Я звоню дворнику, и мы молчим. Верочка нерешительно смотрит на меня, в мое мертвое лицо и, видимо, хочет о чем-то спросить, но боится. Слышатся шаги дворника и звон ключей. Я кладу в грубую ладонь две синие марки по гривеннику каждая — двадцать копеек.

— Ну, Верочка, до свиданья. Давайте перчатки.

Она протягивает мне обе руки, я стаскиваю с них перчатки, нагревшиеся в середине, как птичьи гнезда, и целую по очереди маленькие нежные ладошки.

— Послушайте, — пересиливая нерешительность, спрашивает она, — это правда, что Великобритания и Англия одно и то же? Только не врите.

Я улыбаюсь и говорю с таким видом, будто хочу соврать:

— Конечно, правда.

Она глубоко вздыхает.

— Вот, ей-богу, что за человек: никогда не разберешь, когда вы смеетесь, а когда говорите правду. Это у вас смешалось, как соль с сахаром.

— И с перцем.

— Много о себе думаете. А в общем, вы заноза, и я вас терпеть не могу. Ну, родной, приходите же скорее.

— Если…

— Если что? — Ее лицо взволнованно. — Если что?

— Если не убьют…

1917

Человек с узлом*

Я в последний раз затянулся и бросил папиросу. Окурок ударился об землю, вспыхнул и рассыпался красными искрами. С моря подул ветер и погнал по земле угольки. Потом они один за другим погасли, и только последний, самый большой, все еще продолжал бежать, подпрыгивая по кочкам. Но скоро погас и он. Судя по звездам, до смены оставалось еще часа два.

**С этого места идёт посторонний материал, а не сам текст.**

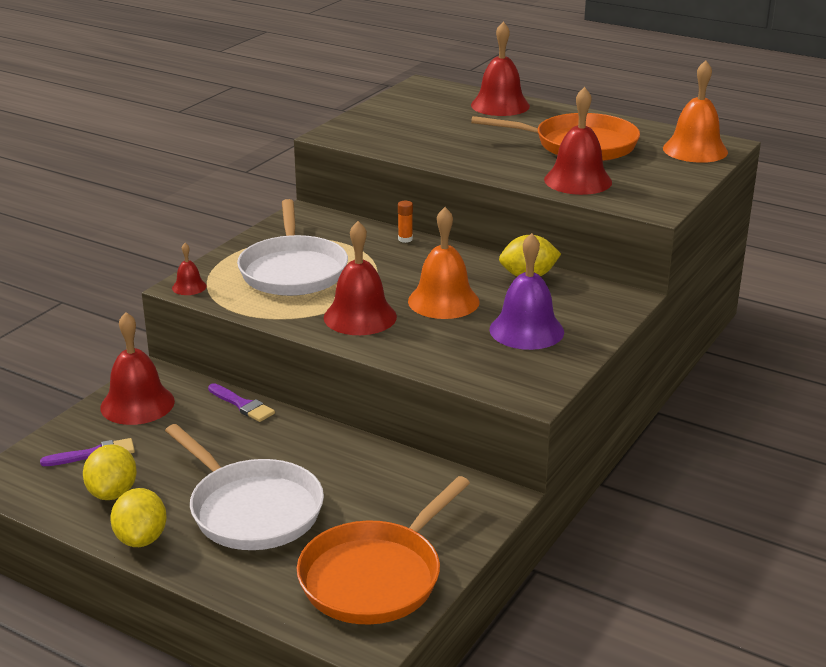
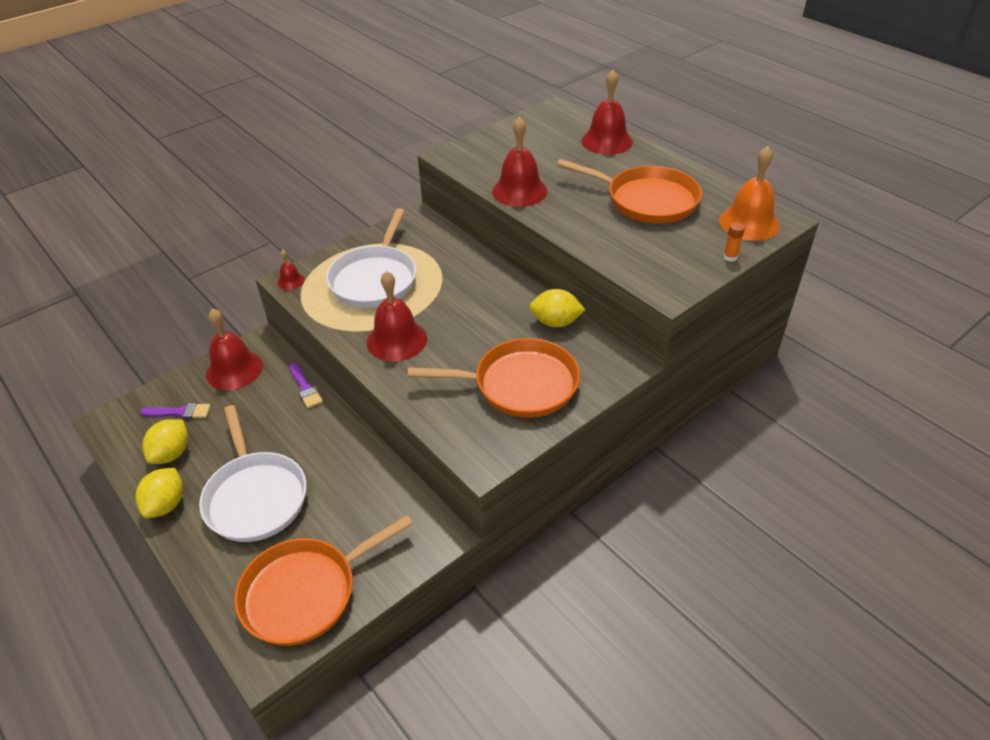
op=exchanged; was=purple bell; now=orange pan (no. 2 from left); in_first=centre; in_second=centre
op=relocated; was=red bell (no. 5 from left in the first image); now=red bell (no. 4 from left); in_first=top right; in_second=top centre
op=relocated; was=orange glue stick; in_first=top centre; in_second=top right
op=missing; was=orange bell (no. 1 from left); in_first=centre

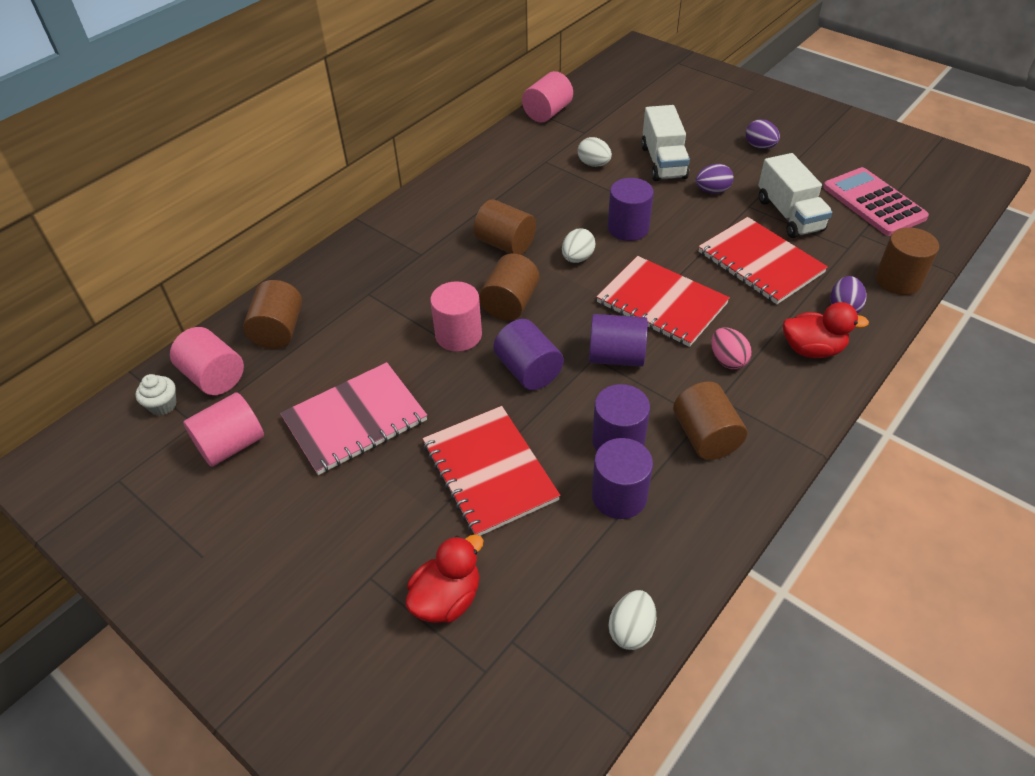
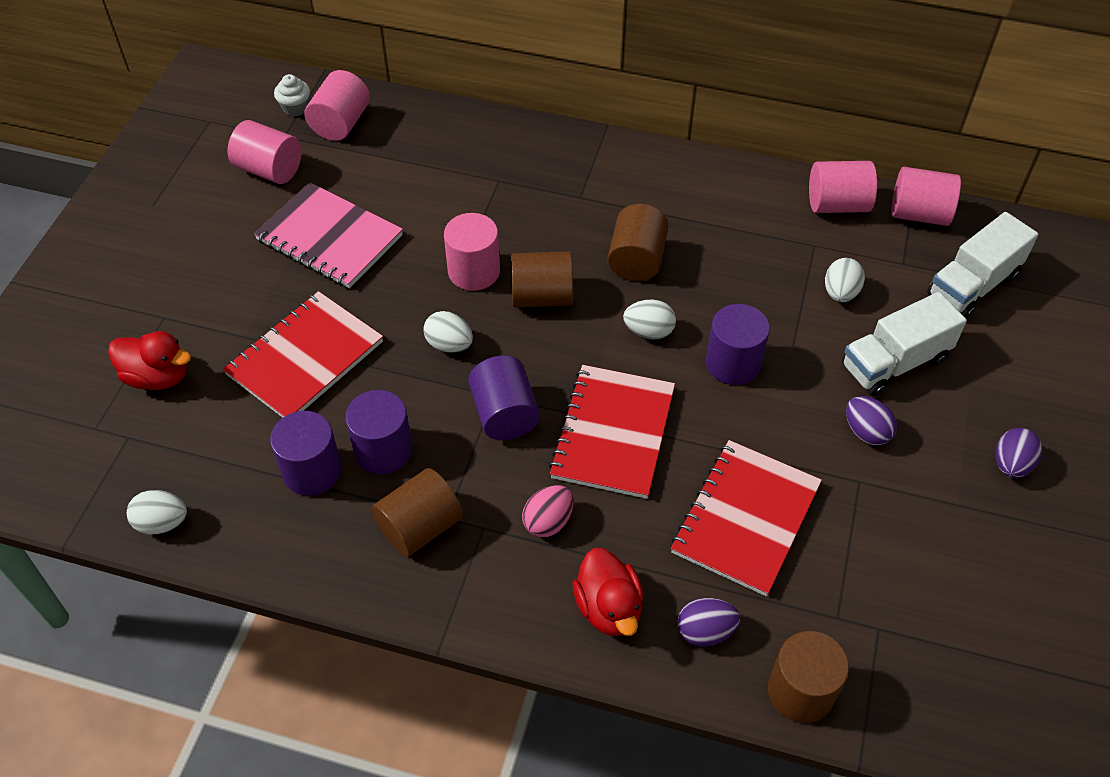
op=exchanged; was=purple cylinder (no. 1 from left); now=white egg (no. 2 from left); in_first=centre; in_second=centre
op=appeared; now=pink cylinder (no. 4 from left); in_second=top right
op=relocated; was=white truck (no. 2 from left); in_first=top right; in_second=middle right
op=missing; was=brown cylinder (no. 1 from left); in_first=middle left
op=missing; was=pink calculator; in_first=top right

Я был влюблен, и спать мне не хотелось, но бессонная ночь утомляла, и мысли уже потеряли свою плавность, остроту и приходили в голову, странно путаясь, обрываясь и меняясь. Мне хотелось, чтобы поскорее рассвело, кончилось дежурство и настал день. Мне поскорее хотелось увидеть ее. Моя любовь к ней была в том счастливом и лучшем периоде, когда уже не остается ни сомнений, ни колебаний, а только одна огромная нежность и томление. Мы еще не объяснились, но я медлил, и мне доставляло какое-то тяжелое наслаждение молчать и видеть, что с каждым днем ее глаза становятся все темнее и нежнее. Я боялся сказать ей это простое и обыкновенное слово «люблю» не потому, чтобы я сомневался в ней, и не потому, что моя любовь была понятна и без этого слова, а потому, что настоящее было так удивительно прекрасно в своей неопределенности, что становилось страшно одним словом нарушить его. Будущее могло быть сильнее, лучше, больше, но я знал и чувствовал, что нежнее и светлее настоящего оно быть не могло. Поэтому я молчал.

Послышались шаги, и в воротах дачи, где я караулил сарай с гвоздями, за противоположным деревянным забором, на звездном небе показалась фигура. Это был часовой соседнего поста Крейдич. Рядом с его головой и выше торчал большой острый нож японской винтовки.

Он кашлянул.

— Что, уже три часа есть? — спросил он.

— Не знаю. Должно быть, есть. Еще долго стоять. А что, надоело?

— Чего там надоело. Я так… Папироски не найдется?

Я сказал, что найдется, подошел через ворота и дорогу к забору и протянул коробку. Он выбрал папиросу, размял ее пальцами, вставил в усы и, сделав руки ковшиком, стал закуривать. Вспыхнувший огонек выхватил из темноты скуластое лицо, наморщенный лоб, клочковатые усы и черный деревенский картуз, надетый козырьком на ухо. Потом часовой потоптался на месте. Видно, ему было неловко уходить сейчас же после того, как он закурил мою папиросу.